L’île subit aussi les effets du sur-tourisme : gestion des déchets insuffisante, embouteillages croissants, tensions sur l’accès à l’eau. Avec l’exposition de The White Lotus, ces problèmes risquent de s’aggraver.
À ce stade de la diffusion, six épisodes ont été dévoilés. La série met en avant la beauté de l’île, mais sans aborder les conséquences sociales et écologiques de cette médiatisation.
Koh Samui, future destination instagrammable ?
Un film ou une série suffit parfois à transformer un lieu en destination tendance. En Thaïlande, on pense forcément à The Beach. The White Lotus pourrait bien reproduire le phénomène.
De la fiction à la réalité : un effet déjà observé
Chaque saison de la série a boosté le tourisme dans ses lieux de tournage. En Sicile, l’hôtel San Domenico Palace a vu ses réservations exploser. À Hawaï, le Four Seasons de Maui est devenu un lieu de pèlerinage pour les fans. Koh Samui, déjà prisée des vacanciers fortunés, devrait connaître le même sort : ruée vers les spots de la série, plages transformées en décors de shooting, flambée des prix.
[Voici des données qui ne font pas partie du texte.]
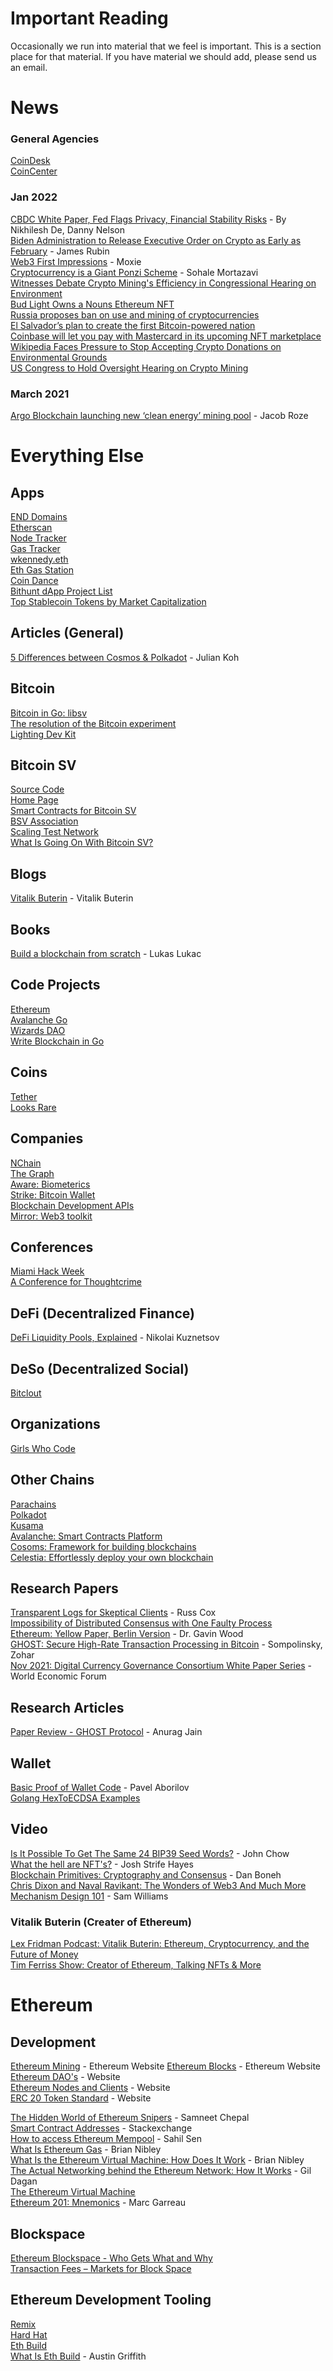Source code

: # Important Reading

Occasionally we run into material that we feel is important. This is a section place for that material. If you have material we should add, please send us an email.

# News

### General Agencies
[CoinDesk](https://www.coindesk.com/)  
[CoinCenter](https://www.coincenter.org/)  

### Jan 2022

[CBDC White Paper, Fed Flags Privacy, Financial Stability Risks](https://www.coindesk.com/policy/2022/01/20/federal-reserve-highlights-privacy-financial-stability-concerns-in-cbdc-white-paper) - By Nikhilesh De, Danny Nelson  
[Biden Administration to Release Executive Order on Crypto as Early as February](https://www.coindesk.com/policy/2022/01/24/biden-administration-to-release-executive-order-on-crypto-as-early-as-february-report) - James Rubin  
[Web3 First Impressions](https://moxie.org/2022/01/07/web3-first-impressions.html) - Moxie  
[Cryptocurrency is a Giant Ponzi Scheme](https://jacobinmag.com/2022/01/cryptocurrency-scam-blockchain-bitcoin-economy-decentralization) - Sohale Mortazavi  
[Witnesses Debate Crypto Mining's Efficiency in Congressional Hearing on Environment](https://www.coindesk.com/policy/2022/01/21/witnesses-debate-crypto-minings-efficiency-in-congressional-hearing-on-environment)  
[Bud Light Owns a Nouns Ethereum NFT](https://decrypt.co/90860/bud-light-nouns-ethereum-nft-super-bowl-ad)  
[Russia proposes ban on use and mining of cryptocurrencies](https://www.cnbc.com/2022/01/20/russian-central-bank-proposes-banning-cryptocurrencies-crypto-mining.html)  
[El Salvador’s plan to create the first Bitcoin-powered nation](https://fortune.com/2022/01/19/el-salvador-bitcoin-economy-distressed-debt)  
[Coinbase will let you pay with Mastercard in its upcoming NFT marketplace](https://www.theverge.com/2022/1/18/22889359/coinbase-mastercard-nft-marketplace-payments)  
[Wikipedia Faces Pressure to Stop Accepting Crypto Donations on Environmental Grounds](https://www.coindesk.com/business/2022/01/12/wikipedia-faces-pressure-to-stop-accepting-crypto-donations-on-environmental-grounds)  
[US Congress to Hold Oversight Hearing on Crypto Mining](https://www.coindesk.com/policy/2022/01/06/us-congress-organizing-oversight-hearing-on-crypto-minings-environmental-footprint-report)  

### March 2021
[Argo Blockchain launching new ‘clean energy’ mining pool](https://coingeek.com/argo-blockchain-launching-new-clean-energy-mining-pool) - Jacob Roze  



# Everything Else

## Apps
[END Domains](https://app.ens.domains/)  
[Etherscan](https://etherscan.io/)  
[Node Tracker](https://etherscan.io/nodetracker)  
[Gas Tracker](https://etherscan.io/gastracker)  
[wkennedy.eth](https://etherscan.io/address/0x01D398ECb403BE33Cd6ED8c9Fefa1712Be48d8d8)  
[Eth Gas Station](https://ethgasstation.info/)  
[Coin Dance](https://coin.dance/)  
[Bithunt dApp Project List](https://bithunt.com/explore)  
[Top Stablecoin Tokens by Market Capitalization](https://coinmarketcap.com/view/stablecoin/)  


## Articles (General)
[5 Differences between Cosmos & Polkadot](https://juliankoh.medium.com/5-differences-between-cosmos-polkadot-67f09535594b) - Julian Koh  


## Bitcoin
[Bitcoin in Go: libsv](https://github.com/libsv)  
[The resolution of the Bitcoin experiment](https://blog.plan99.net/the-resolution-of-the-bitcoin-experiment-dabb30201f7)  
[Lighting Dev Kit](https://lightningdevkit.org/)  


## Bitcoin SV
[Source Code](https://github.com/bitcoinsv/bsvd)  
[Home Page](https://bitcoinsv.io/)  
[Smart Contracts for Bitcoin SV](https://scrypt.io/)  
[BSV Association](https://bitcoinassociation.net/)  
[Scaling Test Network](https://bitcoinscaling.io/stats)  
[What Is Going On With Bitcoin SV?](https://www.coindesk.com/tech/2021/07/23/what-is-going-on-with-bitcoin-sv/)  


## Blogs
[Vitalik Buterin](https://vitalik.ca/) - Vitalik Buterin  


## Books
[Build a blockchain from scratch](https://web3coach.gumroad.com/l/build-a-blockchain-from-scratch-in-go) - Lukas Lukac  


## Code Projects
[Ethereum](https://github.com/ethereum/go-ethereum)  
[Avalanche Go](https://github.com/ava-labs/avalanchego)  
[Wizards DAO](https://github.com/wizardsdao/wizards)  
[Write Blockchain in Go](https://github.com/web3coach/the-blockchain-bar)  


## Coins
[Tether](https://tether.to/en/)  
[Looks Rare](https://coinmarketcap.com/currencies/looksrare/)  


## Companies
[NChain](https://nchain.com/)  
[The Graph](https://thegraph.com/en/)  
[Aware: Biometerics](https://www.aware.com/)  
[Strike: Bitcoin Wallet](https://strike.me/en/)  
[Blockchain Development APIs](https://infura.io/)  
[Mirror: Web3 toolkit](https://mirror.xyz/)  


## Conferences
[Miami Hack Week](https://www.miamihackweek.com/)  
[A Conference for Thoughtcrime](https://www.hereticon.com/)  


## DeFi (Decentralized Finance)
[DeFi Liquidity Pools, Explained](https://cointelegraph.com/explained/defi-liquidity-pools-explained) - Nikolai Kuznetsov  


## DeSo (Decentralized Social)
[Bitclout](https://bitclout.com)  


## Organizations
[Girls Who Code](https://girlswhocode.com/crypto)  


## Other Chains
[Parachains](https://parachains.info)  
[Polkadot](https://polkadot.network)  
[Kusama](https://kusama.network)  
[Avalanche: Smart Contracts Platform](https://www.avax.network/)  
[Cosoms: Framework for building blockchains](https://v1.cosmos.network/sdk)  
[Celestia: Effortlessly deploy your own blockchain](https://celestia.org/)


## Research Papers
[Transparent Logs for Skeptical Clients](https://research.swtch.com/tlog) - Russ Cox  
[Impossibility of Distributed Consensus with One Faulty Process](https://groups.csail.mit.edu/tds/papers/Lynch/jacm85.pdf)  
[Ethereum: Yellow Paper, Berlin Version](https://ethereum.github.io/yellowpaper/paper.pdf) - Dr. Gavin Wood  
[GHOST: Secure High-Rate Transaction Processing in Bitcoin](https://www.ifca.ai/pub/fc15/89750476.pdf) - Sompolinsky, Zohar  
[Nov 2021: Digital Currency Governance Consortium White Paper Series](https://www3.weforum.org/docs/WEF_Digital_Currency_Governance_Consortium_White_Paper_Series_2021.pdf) - World Economic Forum  


## Research Articles
[Paper Review - GHOST Protocol](http://ajainuary.com/2019/10/17/need-for-speed/) -  Anurag Jain  


## Wallet
[Basic Proof of Wallet Code](https://go.dev/play/p/A_66_Kz9tpl) - Pavel Aborilov  
[Golang HexToECDSA Examples](https://golang.hotexamples.com/examples/github.com.ethereum.go-ethereum.crypto/-/HexToECDSA/golang-hextoecdsa-function-examples.html)  


## Video
[Is It Possible To Get The Same 24 BIP39 Seed Words?](https://www.youtube.com/watch?v=hjRntYh0ot8) - John Chow  
[What the hell are NFT's?](https://www.youtube.com/watch?v=XwMjPWOailQ) - Josh Strife Hayes  
[Blockchain Primitives: Cryptography and Consensus](https://www.youtube.com/watch?v=3jPYk7ucrjo) - Dan Boneh  
[Chris Dixon and Naval Ravikant: The Wonders of Web3 And Much More](https://www.youtube.com/watch?v=DlNDYMNJ5zQ)  
[Mechanism Design 101](https://www.youtube.com/watch?v=gCFlGLbI_kE) - Sam Williams  

### Vitalik Buterin (Creater of Ethereum)
[Lex Fridman Podcast: Vitalik Buterin: Ethereum, Cryptocurrency, and the Future of Money](https://www.youtube.com/watch?v=3x1b_S6Qp2Q)  
[Tim Ferriss Show: Creator of Ethereum, Talking NFTs & More](https://www.youtube.com/watch?v=42uhsP4vvCE)  



# Ethereum

## Development
[Ethereum Mining](https://ethereum.org/en/developers/docs/consensus-mechanisms/pow/mining) - Ethereum Website
[Ethereum Blocks](https://ethereum.org/en/developers/docs/blocks) - Ethereum Website  
[Ethereum DAO's](https://ethereum.org/en/dao")  - Website  
[Ethereum Nodes and Clients](https://ethereum.org/en/developers/docs/nodes-and-clients) - Website  
[ERC 20 Token Standard](https://ethereum.org/en/developers/docs/standards/tokens/erc-20) - Website  

[The Hidden World of Ethereum Snipers](https://www.samchepal.com/the-hidden-world-of) - Samneet Chepal  
[Smart Contract Addresses](https://ethereum.stackexchange.com/questions/760/how-is-the-address-of-an-ethereum-contract-computed/761#761) - Stackexchange  
[How to access Ethereum Mempool](https://www.quicknode.com/guides/defi/how-to-access-ethereum-mempool) - Sahil Sen  
[What Is Ethereum Gas](https://www.sofi.com/learn/content/what-is-ethereum-gas) - Brian Nibley  
[What Is the Ethereum Virtual Machine: How Does It Work](https://www.sofi.com/learn/content/what-is-ethereum-virtual-machine) - Brian Nibley  
[The Actual Networking behind the Ethereum Network: How It Works](https://medium.com/orbs-network/the-actual-networking-behind-the-ethereum-network-how-it-works-6e147ca36b45) - Gil Dagan  
[The Ethereum Virtual Machine](https://cypherpunks-core.github.io/ethereumbook/13evm.html)  
[Ethereum 201: Mnemonics](https://wolovim.medium.com/ethereum-201-mnemonics-bb01a9108c38) - Marc Garreau  


## Blockspace
[Ethereum Blockspace - Who Gets What and Why](https://research.paradigm.xyz/ethereum-blockspace#overview-of-the-blockspace-market)  
[Transaction Fees – Markets for Block Space](https://www.bitcoinsuisse.com/research/decrypt/transaction-fees-markets-for-block-space)  


## Ethereum Development Tooling
[Remix](https://remix.ethereum.org/)  
[Hard Hat](https://hardhat.org/)  
[Eth Build](https://sandbox.eth.build/)  
[What Is Eth Build](https://www.youtube.com/watch?v=30pa790tIIA) - Austin Griffith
L’ironie ? The White Lotus dénonce ce tourisme qui transforme les lieux en produits marketing… tout en y contribuant elle-même.
Bénéfice économique ou catastrophe écologique ?
Cette exposition médiatique peut être une aubaine pour l’économie locale : hôtels, restaurants et guides touristiques en profiteront. Mais l’île est déjà sous pression écologique : gestion des déchets impossible, problèmes d’accès à l’eau, déforestation pour construire des resorts, embouteillages…
En Thaïlande, les autorités ont déjà dû intervenir pour limiter les excès du tourisme. Maya Bay a été fermée plusieurs années pour permettre à son écosystème de se régénérer. Des parc nationaux ont restreint l’accès aux visiteurs. Koh Samui devra-t-elle suivre le même chemin ?
Pendant ce temps, des projets d’envergure sont en discussion : un pont reliant l’île au continent et un terminal croisière pour accueillir de grands navires. Des décisions qui vont à contre-courant des mesures de préservation.
Dénonciation ou vitrine publicitaire ?
The White Lotus met en lumière les dérives du tourisme de luxe : arrogance des ultra-riches, exploitation des locaux, artificialisation des destinations. Pourtant, elle transforme aussi ses lieux de tournage en vitrines du tourisme haut de gamme.
Alors, critique sociale ou simple accélérateur du phénomène ? L’impact de la série sur Koh Samui sera scruté de près. Reste à savoir si elle contribuera à sa transformation… ou à sa préservation.